# EXERCISE GOAL
Print every line of the listing below word for word, with no changes.

- - - - -

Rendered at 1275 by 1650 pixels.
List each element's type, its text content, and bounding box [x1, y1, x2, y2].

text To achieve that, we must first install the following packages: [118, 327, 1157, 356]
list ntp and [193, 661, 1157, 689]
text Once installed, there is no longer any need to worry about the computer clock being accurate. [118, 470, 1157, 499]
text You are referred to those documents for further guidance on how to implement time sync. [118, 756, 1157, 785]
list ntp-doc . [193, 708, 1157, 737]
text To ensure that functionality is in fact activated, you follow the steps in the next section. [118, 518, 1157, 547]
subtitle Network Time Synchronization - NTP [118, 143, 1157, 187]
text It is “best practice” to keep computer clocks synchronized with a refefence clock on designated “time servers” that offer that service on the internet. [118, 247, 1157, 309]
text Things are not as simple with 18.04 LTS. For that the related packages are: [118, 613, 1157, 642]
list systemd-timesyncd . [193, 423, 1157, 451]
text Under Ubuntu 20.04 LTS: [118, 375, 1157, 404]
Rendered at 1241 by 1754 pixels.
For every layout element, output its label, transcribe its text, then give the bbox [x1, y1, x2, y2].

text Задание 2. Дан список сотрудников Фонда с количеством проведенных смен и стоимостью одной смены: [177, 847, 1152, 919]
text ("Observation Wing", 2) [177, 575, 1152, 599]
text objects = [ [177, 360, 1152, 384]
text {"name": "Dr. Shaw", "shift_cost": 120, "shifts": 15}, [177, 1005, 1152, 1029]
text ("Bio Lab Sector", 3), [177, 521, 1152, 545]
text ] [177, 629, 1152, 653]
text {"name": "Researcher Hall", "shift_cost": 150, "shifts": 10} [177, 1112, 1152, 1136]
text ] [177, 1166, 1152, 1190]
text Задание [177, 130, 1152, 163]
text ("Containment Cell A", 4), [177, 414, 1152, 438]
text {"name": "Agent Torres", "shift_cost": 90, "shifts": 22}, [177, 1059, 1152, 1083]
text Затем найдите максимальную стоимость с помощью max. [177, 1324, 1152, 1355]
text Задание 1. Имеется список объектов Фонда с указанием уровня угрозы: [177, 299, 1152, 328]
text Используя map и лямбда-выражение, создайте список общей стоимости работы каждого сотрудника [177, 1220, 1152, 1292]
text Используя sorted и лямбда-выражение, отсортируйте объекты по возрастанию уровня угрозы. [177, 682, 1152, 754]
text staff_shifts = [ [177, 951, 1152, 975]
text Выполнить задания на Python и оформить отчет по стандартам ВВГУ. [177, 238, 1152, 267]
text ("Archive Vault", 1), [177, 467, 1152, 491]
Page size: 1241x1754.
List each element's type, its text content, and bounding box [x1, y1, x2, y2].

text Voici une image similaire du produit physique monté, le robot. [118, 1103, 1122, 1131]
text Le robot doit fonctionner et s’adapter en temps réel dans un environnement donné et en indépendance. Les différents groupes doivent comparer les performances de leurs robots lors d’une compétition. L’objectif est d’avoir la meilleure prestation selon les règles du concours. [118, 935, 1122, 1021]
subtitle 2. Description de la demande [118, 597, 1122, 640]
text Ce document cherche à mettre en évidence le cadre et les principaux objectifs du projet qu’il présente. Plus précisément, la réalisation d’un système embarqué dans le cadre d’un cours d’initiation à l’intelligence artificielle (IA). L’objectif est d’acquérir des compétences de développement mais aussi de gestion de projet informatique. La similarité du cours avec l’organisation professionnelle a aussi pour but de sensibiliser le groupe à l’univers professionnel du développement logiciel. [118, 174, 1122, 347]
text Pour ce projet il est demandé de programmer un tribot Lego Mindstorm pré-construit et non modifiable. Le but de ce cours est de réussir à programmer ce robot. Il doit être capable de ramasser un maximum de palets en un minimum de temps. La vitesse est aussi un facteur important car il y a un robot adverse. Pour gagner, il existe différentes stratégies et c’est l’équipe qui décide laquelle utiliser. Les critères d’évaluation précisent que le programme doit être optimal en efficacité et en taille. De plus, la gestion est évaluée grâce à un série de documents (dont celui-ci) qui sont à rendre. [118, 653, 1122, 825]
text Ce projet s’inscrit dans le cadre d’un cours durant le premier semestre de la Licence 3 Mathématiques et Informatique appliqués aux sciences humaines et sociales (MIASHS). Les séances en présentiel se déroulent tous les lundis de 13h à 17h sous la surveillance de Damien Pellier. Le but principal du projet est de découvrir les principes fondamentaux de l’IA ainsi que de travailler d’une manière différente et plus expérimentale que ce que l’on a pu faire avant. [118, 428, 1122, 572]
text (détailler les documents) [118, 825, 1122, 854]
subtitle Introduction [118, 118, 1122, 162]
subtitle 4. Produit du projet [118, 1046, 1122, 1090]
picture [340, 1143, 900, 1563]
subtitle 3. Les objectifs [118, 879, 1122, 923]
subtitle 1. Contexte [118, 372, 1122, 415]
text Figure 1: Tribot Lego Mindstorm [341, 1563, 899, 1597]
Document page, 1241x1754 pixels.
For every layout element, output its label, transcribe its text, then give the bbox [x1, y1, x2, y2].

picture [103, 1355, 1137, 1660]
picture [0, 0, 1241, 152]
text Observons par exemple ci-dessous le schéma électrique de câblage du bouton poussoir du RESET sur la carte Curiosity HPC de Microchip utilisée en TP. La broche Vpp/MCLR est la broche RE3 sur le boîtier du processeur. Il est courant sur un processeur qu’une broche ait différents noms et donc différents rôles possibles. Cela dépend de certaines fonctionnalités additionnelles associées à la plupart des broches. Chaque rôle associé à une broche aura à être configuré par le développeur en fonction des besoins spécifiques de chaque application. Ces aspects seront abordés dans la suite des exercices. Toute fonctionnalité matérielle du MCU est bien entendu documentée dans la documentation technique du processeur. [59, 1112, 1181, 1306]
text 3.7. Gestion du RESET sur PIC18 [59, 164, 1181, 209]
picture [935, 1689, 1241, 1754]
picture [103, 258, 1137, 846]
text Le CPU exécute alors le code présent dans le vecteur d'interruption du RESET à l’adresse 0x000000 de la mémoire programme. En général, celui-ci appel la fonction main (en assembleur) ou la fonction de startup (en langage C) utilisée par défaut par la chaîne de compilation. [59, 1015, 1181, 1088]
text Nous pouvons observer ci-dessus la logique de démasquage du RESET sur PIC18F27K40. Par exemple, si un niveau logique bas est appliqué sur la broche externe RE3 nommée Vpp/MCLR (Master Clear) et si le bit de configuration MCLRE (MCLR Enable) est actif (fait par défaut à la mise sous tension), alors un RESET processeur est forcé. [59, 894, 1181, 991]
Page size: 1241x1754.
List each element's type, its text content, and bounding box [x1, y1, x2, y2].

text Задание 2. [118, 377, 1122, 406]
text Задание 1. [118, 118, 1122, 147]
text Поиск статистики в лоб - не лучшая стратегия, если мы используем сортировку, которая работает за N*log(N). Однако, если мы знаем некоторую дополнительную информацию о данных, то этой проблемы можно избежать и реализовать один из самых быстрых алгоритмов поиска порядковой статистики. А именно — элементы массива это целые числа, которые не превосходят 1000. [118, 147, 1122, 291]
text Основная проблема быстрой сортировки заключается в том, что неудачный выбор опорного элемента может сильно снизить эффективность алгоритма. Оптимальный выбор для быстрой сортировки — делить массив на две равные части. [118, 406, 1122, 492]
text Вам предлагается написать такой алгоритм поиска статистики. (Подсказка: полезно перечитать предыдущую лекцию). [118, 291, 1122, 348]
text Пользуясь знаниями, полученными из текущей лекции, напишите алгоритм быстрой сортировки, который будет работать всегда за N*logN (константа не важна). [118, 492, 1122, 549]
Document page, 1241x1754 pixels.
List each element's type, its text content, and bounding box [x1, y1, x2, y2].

- - - - -

# CORRECT OUTPUT
Rendered at 1275 by 1650 pixels.
List each element's type, its text content, and bounding box [x1, y1, x2, y2].

text To achieve that, we must first install the following packages: [118, 327, 1157, 356]
list ntp and [193, 661, 1157, 689]
text Once installed, there is no longer any need to worry about the computer clock being accurate. [118, 470, 1157, 499]
text You are referred to those documents for further guidance on how to implement time sync. [118, 756, 1157, 785]
list ntp-doc . [193, 708, 1157, 737]
text To ensure that functionality is in fact activated, you follow the steps in the next section. [118, 518, 1157, 547]
subtitle Network Time Synchronization - NTP [118, 143, 1157, 187]
text It is “best practice” to keep computer clocks synchronized with a refefence clock on designated “time servers” that offer that service on the internet. [118, 247, 1157, 309]
text Things are not as simple with 18.04 LTS. For that the related packages are: [118, 613, 1157, 642]
list systemd-timesyncd . [193, 423, 1157, 451]
text Under Ubuntu 20.04 LTS: [118, 375, 1157, 404]
Rendered at 1241 by 1754 pixels.
For every layout element, output its label, transcribe its text, then give the bbox [x1, y1, x2, y2].

text Задание 2. Дан список сотрудников Фонда с количеством проведенных смен и стоимостью одной смены: [177, 847, 1152, 919]
text ("Observation Wing", 2) [177, 575, 1152, 599]
text objects = [ [177, 360, 1152, 384]
text {"name": "Dr. Shaw", "shift_cost": 120, "shifts": 15}, [177, 1005, 1152, 1029]
text ("Bio Lab Sector", 3), [177, 521, 1152, 545]
text ] [177, 629, 1152, 653]
text {"name": "Researcher Hall", "shift_cost": 150, "shifts": 10} [177, 1112, 1152, 1136]
text ] [177, 1166, 1152, 1190]
text Задание [177, 130, 1152, 163]
text ("Containment Cell A", 4), [177, 414, 1152, 438]
text {"name": "Agent Torres", "shift_cost": 90, "shifts": 22}, [177, 1059, 1152, 1083]
text Затем найдите максимальную стоимость с помощью max. [177, 1324, 1152, 1355]
text Задание 1. Имеется список объектов Фонда с указанием уровня угрозы: [177, 299, 1152, 328]
text Используя map и лямбда-выражение, создайте список общей стоимости работы каждого сотрудника [177, 1220, 1152, 1292]
text Используя sorted и лямбда-выражение, отсортируйте объекты по возрастанию уровня угрозы. [177, 682, 1152, 754]
text staff_shifts = [ [177, 951, 1152, 975]
text Выполнить задания на Python и оформить отчет по стандартам ВВГУ. [177, 238, 1152, 267]
text ("Archive Vault", 1), [177, 467, 1152, 491]
Page size: 1241x1754.
List each element's type, its text content, and bounding box [x1, y1, x2, y2].

text Voici une image similaire du produit physique monté, le robot. [118, 1103, 1122, 1131]
text Le robot doit fonctionner et s’adapter en temps réel dans un environnement donné et en indépendance. Les différents groupes doivent comparer les performances de leurs robots lors d’une compétition. L’objectif est d’avoir la meilleure prestation selon les règles du concours. [118, 935, 1122, 1021]
subtitle 2. Description de la demande [118, 597, 1122, 640]
text Ce document cherche à mettre en évidence le cadre et les principaux objectifs du projet qu’il présente. Plus précisément, la réalisation d’un système embarqué dans le cadre d’un cours d’initiation à l’intelligence artificielle (IA). L’objectif est d’acquérir des compétences de développement mais aussi de gestion de projet informatique. La similarité du cours avec l’organisation professionnelle a aussi pour but de sensibiliser le groupe à l’univers professionnel du développement logiciel. [118, 174, 1122, 347]
text Pour ce projet il est demandé de programmer un tribot Lego Mindstorm pré-construit et non modifiable. Le but de ce cours est de réussir à programmer ce robot. Il doit être capable de ramasser un maximum de palets en un minimum de temps. La vitesse est aussi un facteur important car il y a un robot adverse. Pour gagner, il existe différentes stratégies et c’est l’équipe qui décide laquelle utiliser. Les critères d’évaluation précisent que le programme doit être optimal en efficacité et en taille. De plus, la gestion est évaluée grâce à un série de documents (dont celui-ci) qui sont à rendre. [118, 653, 1122, 825]
text Ce projet s’inscrit dans le cadre d’un cours durant le premier semestre de la Licence 3 Mathématiques et Informatique appliqués aux sciences humaines et sociales (MIASHS). Les séances en présentiel se déroulent tous les lundis de 13h à 17h sous la surveillance de Damien Pellier. Le but principal du projet est de découvrir les principes fondamentaux de l’IA ainsi que de travailler d’une manière différente et plus expérimentale que ce que l’on a pu faire avant. [118, 428, 1122, 572]
text (détailler les documents) [118, 825, 1122, 854]
subtitle Introduction [118, 118, 1122, 162]
subtitle 4. Produit du projet [118, 1046, 1122, 1090]
picture [340, 1143, 900, 1563]
subtitle 3. Les objectifs [118, 879, 1122, 923]
subtitle 1. Contexte [118, 372, 1122, 415]
text Figure 1: Tribot Lego Mindstorm [341, 1563, 899, 1597]
Document page, 1241x1754 pixels.
For every layout element, output its label, transcribe its text, then give the bbox [x1, y1, x2, y2].

picture [103, 1355, 1137, 1660]
picture [0, 0, 1241, 152]
text Observons par exemple ci-dessous le schéma électrique de câblage du bouton poussoir du RESET sur la carte Curiosity HPC de Microchip utilisée en TP. La broche Vpp/MCLR est la broche RE3 sur le boîtier du processeur. Il est courant sur un processeur qu’une broche ait différents noms et donc différents rôles possibles. Cela dépend de certaines fonctionnalités additionnelles associées à la plupart des broches. Chaque rôle associé à une broche aura à être configuré par le développeur en fonction des besoins spécifiques de chaque application. Ces aspects seront abordés dans la suite des exercices. Toute fonctionnalité matérielle du MCU est bien entendu documentée dans la documentation technique du processeur. [59, 1112, 1181, 1306]
text 3.7. Gestion du RESET sur PIC18 [59, 164, 1181, 209]
picture [935, 1689, 1241, 1754]
picture [103, 258, 1137, 846]
text Le CPU exécute alors le code présent dans le vecteur d'interruption du RESET à l’adresse 0x000000 de la mémoire programme. En général, celui-ci appel la fonction main (en assembleur) ou la fonction de startup (en langage C) utilisée par défaut par la chaîne de compilation. [59, 1015, 1181, 1088]
text Nous pouvons observer ci-dessus la logique de démasquage du RESET sur PIC18F27K40. Par exemple, si un niveau logique bas est appliqué sur la broche externe RE3 nommée Vpp/MCLR (Master Clear) et si le bit de configuration MCLRE (MCLR Enable) est actif (fait par défaut à la mise sous tension), alors un RESET processeur est forcé. [59, 894, 1181, 991]
Page size: 1241x1754.
List each element's type, its text content, and bounding box [x1, y1, x2, y2].

text Задание 2. [118, 377, 1122, 406]
text Задание 1. [118, 118, 1122, 147]
text Поиск статистики в лоб - не лучшая стратегия, если мы используем сортировку, которая работает за N*log(N). Однако, если мы знаем некоторую дополнительную информацию о данных, то этой проблемы можно избежать и реализовать один из самых быстрых алгоритмов поиска порядковой статистики. А именно — элементы массива это целые числа, которые не превосходят 1000. [118, 147, 1122, 291]
text Основная проблема быстрой сортировки заключается в том, что неудачный выбор опорного элемента может сильно снизить эффективность алгоритма. Оптимальный выбор для быстрой сортировки — делить массив на две равные части. [118, 406, 1122, 492]
text Вам предлагается написать такой алгоритм поиска статистики. (Подсказка: полезно перечитать предыдущую лекцию). [118, 291, 1122, 348]
text Пользуясь знаниями, полученными из текущей лекции, напишите алгоритм быстрой сортировки, который будет работать всегда за N*logN (константа не важна). [118, 492, 1122, 549]
Document page, 1241x1754 pixels.
List each element's type, its text content, and bounding box [x1, y1, x2, y2].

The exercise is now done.